AVAILABLE RECORDS:
★ ★ ★ ★ ★

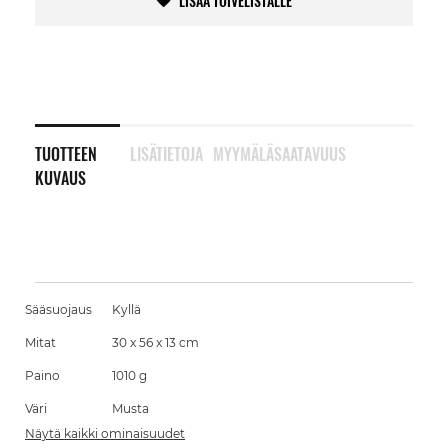
LISÄÄ TOIVELISTALLE
TUOTTEEN
LISÄTIETOJA
MYYMÄLÄSAATAVUUS
KUVAUS
Sääsuojaus
Kyllä
Mitat
30 x 56 x 13 cm
Paino
1010 g
Väri
Musta
Näytä kaikki ominaisuudet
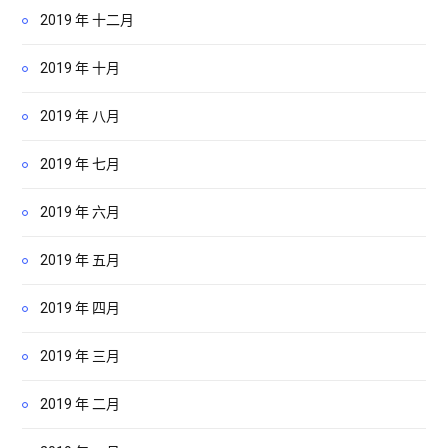
2019 年 十二月
2019 年 十月
2019 年 八月
2019 年 七月
2019 年 六月
2019 年 五月
2019 年 四月
2019 年 三月
2019 年 二月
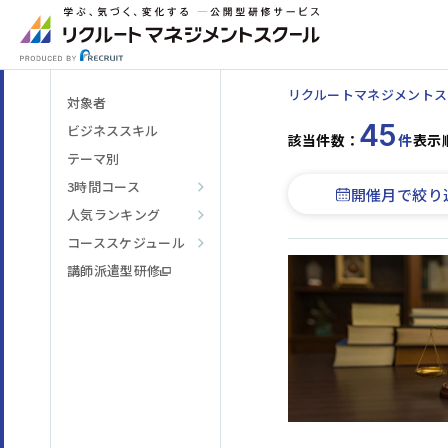
リクルートマネジメントス
対象者
45
ビジネススキル
該当件数：
件
表示
テーマ別
3時間コース
開催月で絞り
人気ランキング
階層・役割
からコースを探す
コーススケジュール
講師派遣型研修
テーマ
からコースを探す
日程・開催形式
からコースを探す
その他
からコースを探す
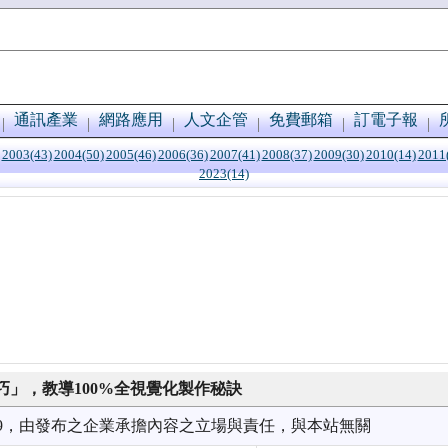
通訊產業
網路應用
人文企管
免費郵箱
訂電子報
2003(43)
2004(50)
2005(46)
2006(36)
2007(41)
2008(37)
2009(30)
2010(14)
2011
2023(14)
」，教導100%全視覺化製作秘訣
6/29，由發布之企業承擔內容之立場與責任，與本站無關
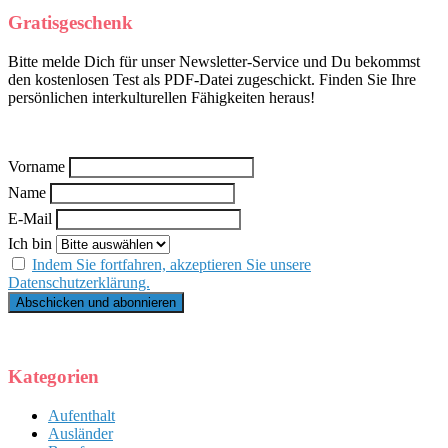
Gratisgeschenk
Bitte melde Dich für unser Newsletter-Service und Du bekommst
den kostenlosen Test als PDF-Datei zugeschickt. Finden Sie Ihre
persönlichen interkulturellen Fähigkeiten heraus!
Vorname
Name
E-Mail
Ich bin
Indem Sie fortfahren, akzeptieren Sie unsere
Datenschutzerklärung.
Kategorien
Aufenthalt
Ausländer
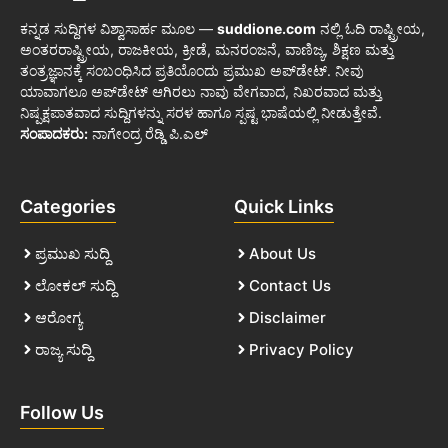
ಕನ್ನಡ ಸುದ್ದಿಗಳ ವಿಶ್ವಾಸಾರ್ಹ ಮೂಲ —
suddione.com
ನಲ್ಲಿ ಓದಿ ರಾಷ್ಟ್ರೀಯ,
ಅಂತರರಾಷ್ಟ್ರೀಯ, ರಾಜಕೀಯ, ಕ್ರೀಡೆ, ಮನರಂಜನೆ, ವಾಣಿಜ್ಯ, ಶಿಕ್ಷಣ ಮತ್ತು
ತಂತ್ರಜ್ಞಾನಕ್ಕೆ ಸಂಬಂಧಿಸಿದ ಪ್ರತಿಯೊಂದು ಪ್ರಮುಖ ಅಪ್‌ಡೇಟ್. ನೀವು
ಯಾವಾಗಲೂ ಅಪ್‌ಡೇಟ್ ಆಗಿರಲು ನಾವು ವೇಗವಾದ, ನಿಖರವಾದ ಮತ್ತು
ನಿಷ್ಪಕ್ಷಪಾತವಾದ ಸುದ್ದಿಗಳನ್ನು ಸರಳ ಹಾಗೂ ಸ್ಪಷ್ಟ ಭಾಷೆಯಲ್ಲಿ ನೀಡುತ್ತೇವೆ.
ಸಂಪಾದಕರು:
ನಾಗೇಂದ್ರ ರೆಡ್ಡಿ ಪಿ.ಎಲ್
Categories
Quick Links
ಪ್ರಮುಖ ಸುದ್ದಿ
About Us
ಲೋಕಲ್ ಸುದ್ದಿ
Contact Us
ಆರೋಗ್ಯ
Disclaimer
ರಾಜ್ಯ ಸುದ್ದಿ
Privacy Policy
Follow Us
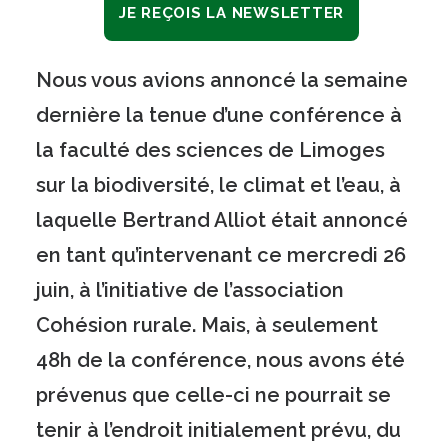
JE REÇOIS LA NEWSLETTER
Nous vous avions annoncé la semaine
dernière la tenue d’une conférence à
la faculté des sciences de Limoges
sur la biodiversité, le climat et l’eau, à
laquelle Bertrand Alliot était annoncé
en tant qu’intervenant ce mercredi 26
juin, à l’initiative de l’association
Cohésion rurale. Mais, à seulement
48h de la conférence, nous avons été
prévenus que celle-ci ne pourrait se
tenir à l’endroit initialement prévu, du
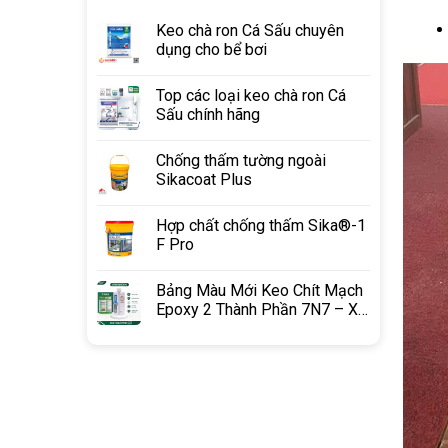
Keo chà ron Cá Sấu chuyên
dụng cho bể bơi
Top các loại keo chà ron Cá
Sấu chính hãng
Chống thấm tường ngoài
Sikacoat Plus
Hợp chất chống thấm Sika®-1
F Pro
Bảng Màu Mới Keo Chít Mạch
Epoxy 2 Thành Phần 7N7 – Xu
Hướng Phối Màu 2026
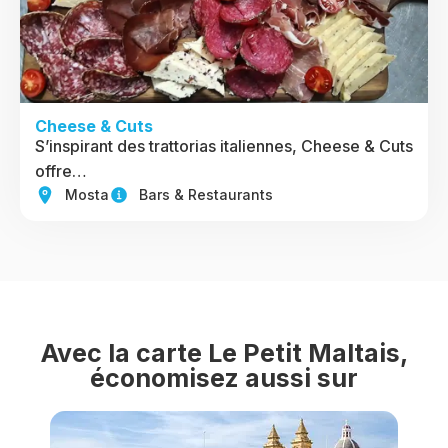
Cheese & Cuts
S’inspirant des trattorias italiennes, Cheese & Cuts
offre…
Mosta
Bars & Restaurants
Avec la carte Le Petit Maltais,
économisez aussi sur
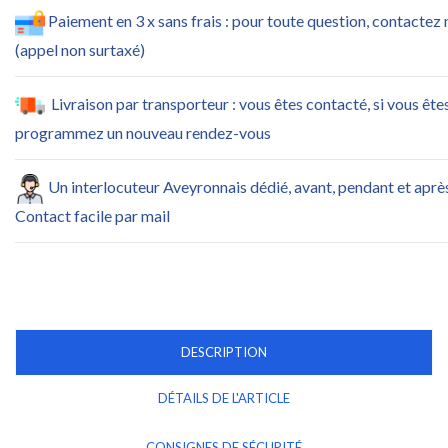
Paiement en 3 x sans frais : pour toute question, contactez
(appel non surtaxé)
Livraison par transporteur : vous êtes contacté, si vous ête
programmez un nouveau rendez-vous
Un interlocuteur Aveyronnais dédié, avant, pendant et apr
Contact facile par mail
DESCRIPTION
DÉTAILS DE L'ARTICLE
CONSIGNES DE SÉCURITÉ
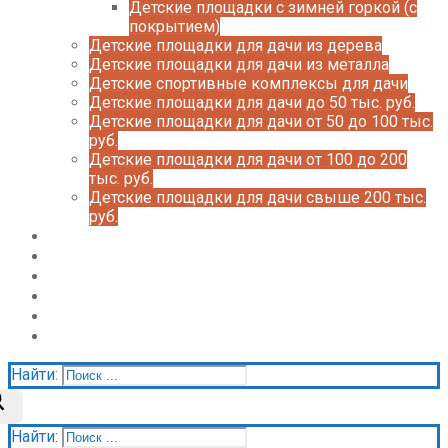
Детские площадки с зимней горкой (с
покрытием)
Детские площадки для дачи из дерева
Детские площадки для дачи из металла
Детские спортивные комплексы для дачи
Детские площадки для дачи до 50 тыс. руб.
Детские площадки для дачи от 50 до 100 тыс.
руб.
Детские площадки для дачи от 100 до 200
тыс. руб.
Детские площадки для дачи свыше 200 тыс.
руб.
Доставка и оплата
О нас
Галерея
Акции
Контакты
Корзина
Найти:
Найти:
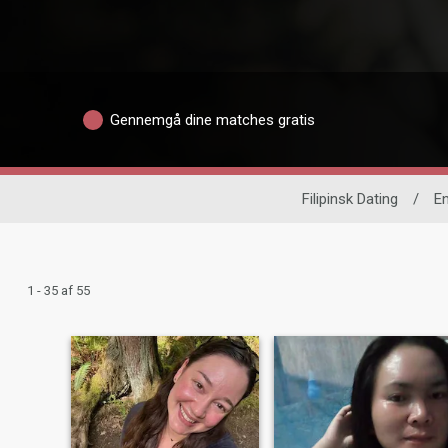
Gennemgå dine matches gratis
Filipinsk Dating
/
En
1 - 35 af 55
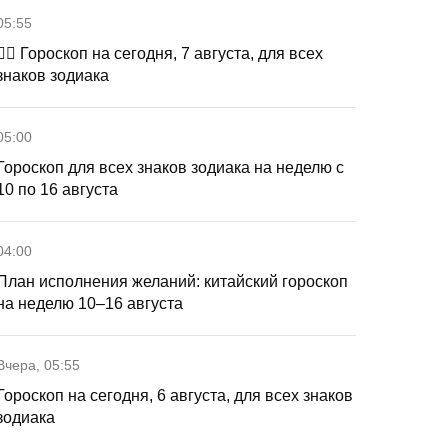
05:55
🧙‍♀ Гороскоп на сегодня, 7 августа, для всех
знаков зодиака
05:00
Гороскоп для всех знаков зодиака на неделю с
10 по 16 августа
04:00
План исполнения желаний: китайский гороскоп
на неделю 10–16 августа
Вчера, 05:55
Гороскоп на сегодня, 6 августа, для всех знаков
зодиака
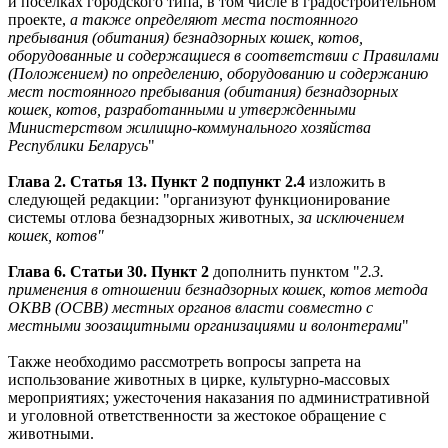
и поселках городского типа, в том числе в градостроительном
проекте,
а также определяют места постоянного
пребывания (обитания) безнадзорных кошек, котов,
оборудованные
и содержащиеся в соответствии с Правилами
(Положением) по определению, оборудованию и содержанию
мест постоянного пребывания (обитания) безнадзорных
кошек, котов, разработанными и утвержденными
Министерством жилищно-коммунального хозяйства
Республики Беларусь
"
Глава 2. Статья 13. Пункт 2 подпункт 2.4
изложить в
следующей редакции: "организуют функционирование
системы отлова безнадзорных животных,
за исключением
кошек, котов"
Глава 6. Статьи 30. Пункт 2
дополнить пунктом "
2.3.
применения в отношении безнадзорных кошек, котов метода
ОКВВ (ОСВВ) местных органов власти совместно с
местными зоозащитными организациями и волонтерами
"
Также необходимо рассмотреть вопросы запрета на
использование животных в цирке, культурно-массовых
мероприятиях; ужесточения наказания по административной
и уголовной ответственности за жестокое обращение с
животными.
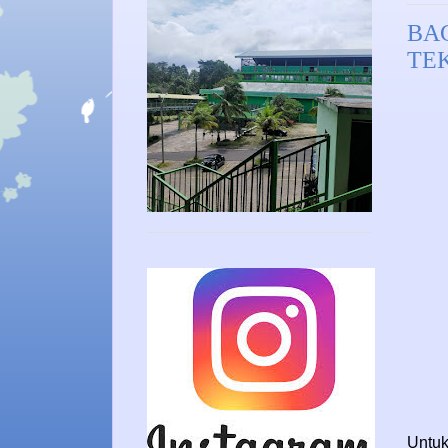
BA
TE
Untuk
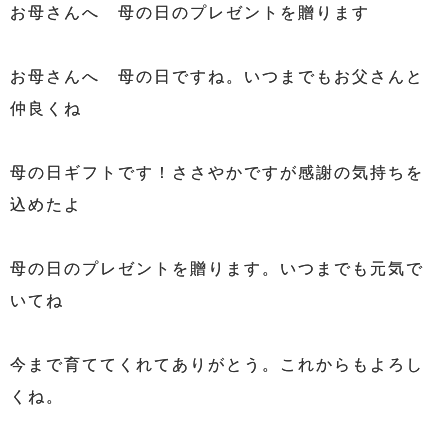
お母さんへ 母の日のプレゼントを贈ります
お母さんへ 母の日ですね。いつまでもお父さんと
仲良くね
母の日ギフトです！ささやかですが感謝の気持ちを
込めたよ
母の日のプレゼントを贈ります。いつまでも元気で
いてね
今まで育ててくれてありがとう。これからもよろし
くね。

★ ★ ★ ★ ★

WHAT TO DO: The answer must be a single number: the count of lines in the entries that include "Cuts".

WORKED SOLUTION: 2